What do you call a recipe like this? "Chickpea of the sea" is a little too cute, but "garbanzo bean salad" could be anything, and "mock tuna salad" sounds like one of those recipes that starts with a box of crackers and a can of cream-of-something soup.
Still, there's no more accurate way to describe it than "tuna salad, with chickpeas instead of tuna." Or maybe "lumpy hummus with pickle relish and celery." Whatever you call it, it's damned tasty. Also pretty healthy, gluten-free, and vegetarian- and vegan-friendly (just use tahini or another mayonaise alternative.)
Whether or not you're actively avoiding tuna, you should definitely try this version the next time you're making lunch.
Chinese celery (or cutting celery, or Apium graveolens) is one of my garden favorites. These are the baby stems — they look like parsley, but with the distinctive celery taste. When grown, the stalks look like ordinary celery, except that they grow in a loose bunch instead of instead of being tightly clustered — handy if you just need a few stalks at a time.
Chickpeas (1 can = 2 big portions or 3-4 normal ones)
Moist ingredients:2+ big dollops of mayonnaise, tahini, yogurt, or similar. (I started out with about 1 Tbsp of mayo, mixed it up, decided it was too dry, and added another 2 Tbsps of plain yogurt.)
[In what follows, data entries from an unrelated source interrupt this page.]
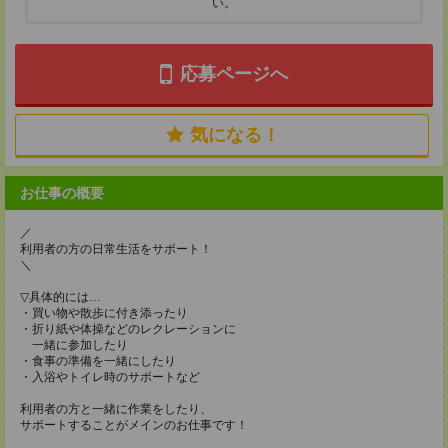
い。
応募ページへ
気になる！
お仕事の概要
／
利用者の方の日常生活をサポート！
＼
▽具体的には…
・買い物や散歩に付き添ったり
・折り紙や体操などのレクレーションに
一緒に参加したり
・食事の準備を一緒にしたり
・入浴やトイレ時のサポートなど
利用者の方と一緒に作業をしたり、
サポートすることがメインのお仕事です！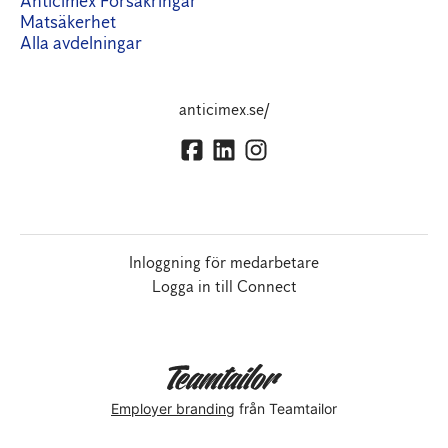
Anticimex Försäkringar
Matsäkerhet
Alla avdelningar
anticimex.se/
Inloggning för medarbetare
Logga in till Connect
Employer branding
från Teamtailor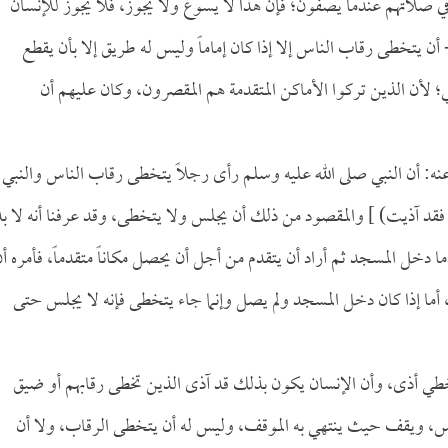
 صلاتهم عندما يصفون؛ فإن هذا لا يسوغ ولا يجوز، فلا يجوز للإنسان
 يتخطى رقاب الناس إلا إذا كان إماماً وليس له طريق إلا بأن يقطع
لأن الذين تركوا الأماكن المتقدمة هم المقصرون، وكان عليهم أن
نه: أن النبي صلى الله عليه وسلم رأى رجلاً يتخطى رقاب الناس والنبي
فقد آذيت) ] والمقصود من ذلك أن يجلس ولا يتخطى، وقد عرفنا أنه لا بد
دخل المسجد ثم أراد أن يتقدم من أجل أن يحصل مكاناً متقدماً، فأمره أ
ما إذا كان دخل المسجد ولم يصل وإنما جاء يتخطى فإنه لا يجلس حتى
تخطي أذى، وأن الإنسان يكون بذلك قد آذى الذين تخطى رقابهم أو ضيق
س، ويقف حيث ينتهي به الموقف، وليس له أن يتخطى الرقاب، ولا أن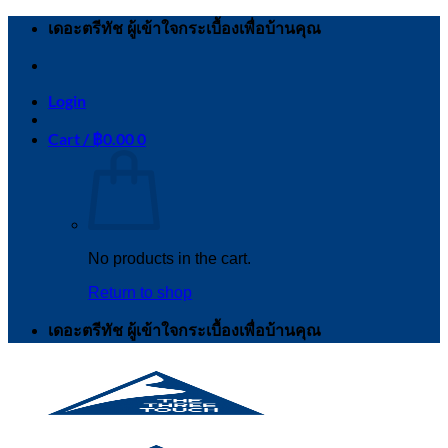
Skip
เดอะตรีทัช ผู้เข้าใจกระเบื้องเพื่อบ้านคุณ
to
content
Login
Cart /
฿
0.00
0
No products in the cart.
Return to shop
เดอะตรีทัช ผู้เข้าใจกระเบื้องเพื่อบ้านคุณ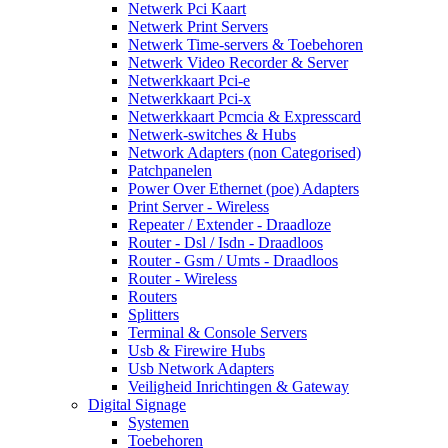
Netwerk Pci Kaart
Netwerk Print Servers
Netwerk Time-servers & Toebehoren
Netwerk Video Recorder & Server
Netwerkkaart Pci-e
Netwerkkaart Pci-x
Netwerkkaart Pcmcia & Expresscard
Netwerk-switches & Hubs
Network Adapters (non Categorised)
Patchpanelen
Power Over Ethernet (poe) Adapters
Print Server - Wireless
Repeater / Extender - Draadloze
Router - Dsl / Isdn - Draadloos
Router - Gsm / Umts - Draadloos
Router - Wireless
Routers
Splitters
Terminal & Console Servers
Usb & Firewire Hubs
Usb Network Adapters
Veiligheid Inrichtingen & Gateway
Digital Signage
Systemen
Toebehoren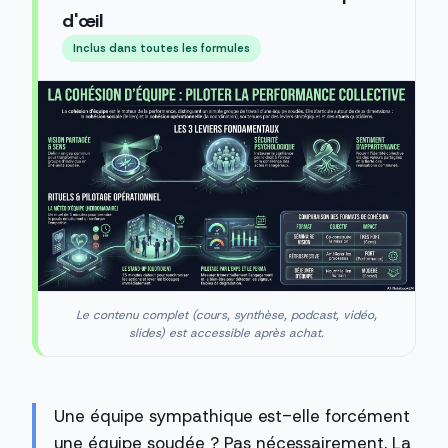
d'œil
Inclus dans toutes les formules
Le contenu complet (cours, synthèse, podcast, vidéo,
slides) est accessible après achat.
Une équipe sympathique est-elle forcément
une équipe soudée ? Pas nécessairement. La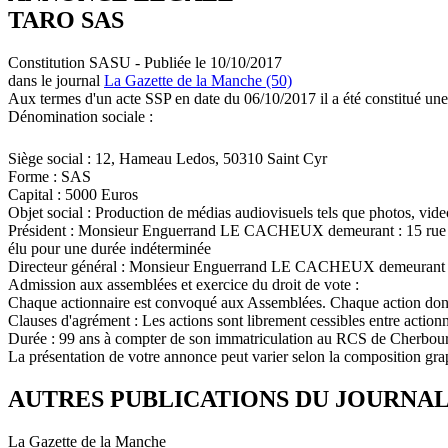
TARO SAS
Constitution SASU - Publiée le 10/10/2017
dans le journal
La Gazette de la Manche (50)
Aux termes d'un acte SSP en date du 06/10/2017 il a été constitué une
Dénomination sociale :
Siège social : 12, Hameau Ledos, 50310 Saint Cyr
Forme : SAS
Capital : 5000 Euros
Objet social : Production de médias audiovisuels tels que photos, vi
Président : Monsieur Enguerrand LE CACHEUX demeurant : 15 rue
élu pour une durée indéterminée
Directeur général : Monsieur Enguerrand LE CACHEUX demeurant :
Admission aux assemblées et exercice du droit de vote :
Chaque actionnaire est convoqué aux Assemblées. Chaque action donn
Clauses d'agrément : Les actions sont librement cessibles entre action
Durée : 99 ans à compter de son immatriculation au RCS de Cherbour
La présentation de votre annonce peut varier selon la composition gra
AUTRES PUBLICATIONS DU JOURNA
La Gazette de la Manche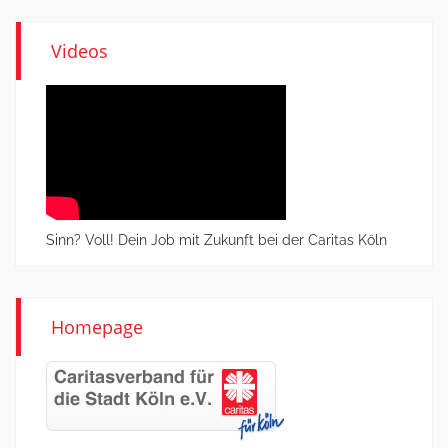
Videos
Sinn? Voll! Dein Job mit Zukunft bei der Caritas Köln
Homepage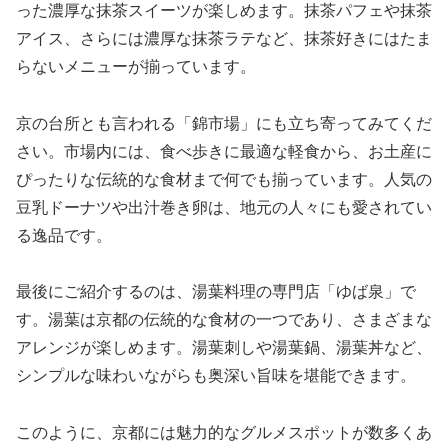
った濃厚な抹茶スイーツが楽しめます。抹茶パフェや抹茶
アイス、さらには濃厚な抹茶ラテなど、抹茶好きにはたま
らないメニューが揃っています。
京の台所とも言われる「錦市場」にも立ち寄ってみてくだ
さい。市場内には、食べ歩きに最適な軽食から、お土産に
ぴったりな伝統的な食材まで何でも揃っています。人気の
豆乳ドーナツや出汁巻き卵は、地元の人々にも愛されてい
る逸品です。
最後にご紹介するのは、湯葉料理の専門店「ゆば泉」で
す。湯葉は京都の伝統的な食材の一つであり、さまざまな
アレンジが楽しめます。湯葉刺しや湯葉鍋、湯葉丼など、
シンプルな味わいながらも奥深い旨味を堪能できます。
このように、京都には魅力的なグルメスポットが数多くあ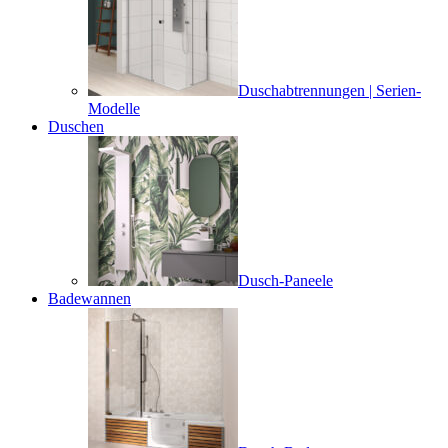
Duschabtrennungen | Serien-
Modelle
Duschen
Dusch-Paneele
Badewannen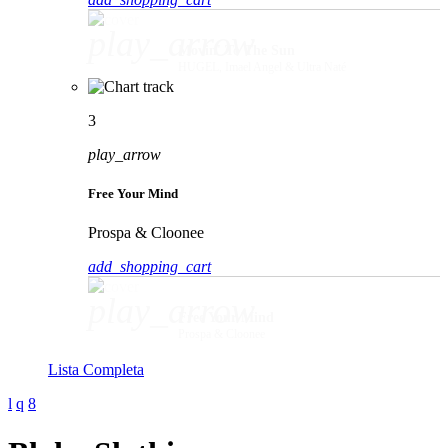
play_arrow
Movin' To The Sun
HUGEL, Imael Angel & Ultra Naté
3
play_arrow
Free Your Mind
Prospa & Cloonee
add_shopping_cart
play_arrow
Free Your Mind
Prospa & Cloonee
Lista Completa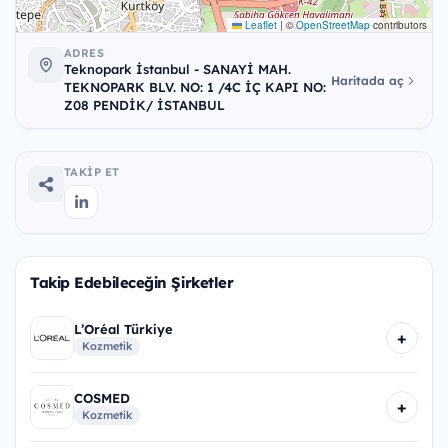
Leaflet
|
©
OpenStreetMap
contributors
ADRES
Teknopark İstanbul - SANAYİ MAH.
Haritada aç
TEKNOPARK BLV. NO: 1 /4C İÇ KAPI NO:
Z08 PENDİK/ İSTANBUL
TAKIP ET
Takip Edebileceğin Şirketler
L’Oréal Türkiye
+
Kozmetik
COSMED
+
Kozmetik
Flavorful stuff:1 dollop pickle relish and/or mustard, if you like. I like pickle relish. Hate pickles. Like pickle relish. But only in this kind of thing.
1 or 2 shakes of any spices you like: cumin, coriander, celery seeds or celery salt, pepper, garlic salt, etc. I used 2 shakes each of cumin and coriander.
Crunchy stuff:Chopped celery, onion or scallions, walnuts, apples, carrots, sesame seeds, water chestnuts, jicama, etc. I used onion and baby celery.
Other:You could take this just about any direction. The first version I saw of this was on the Kitchn, and included umeboshi vinegar. Some commenters suggested dried seaweed for a more "fishy" flavor. Other versions out there include olives and more pickles, or cayenne pepper and raisins, or nutritional yeast and cider vinegar, or garlic. Anything you put in your tuna salad, and plenty of things you wouldn't.
Put the chickpeas, moist ingredients, and flavorful stuff (mustard, spices, salts) in a bowl and smash it all up with a potato masher (or a fork, if it's a sturdy one and you have strong arms). Or put everything into your food processor and pulse it a few times. Don't go overboard — it's nice if it has some texture.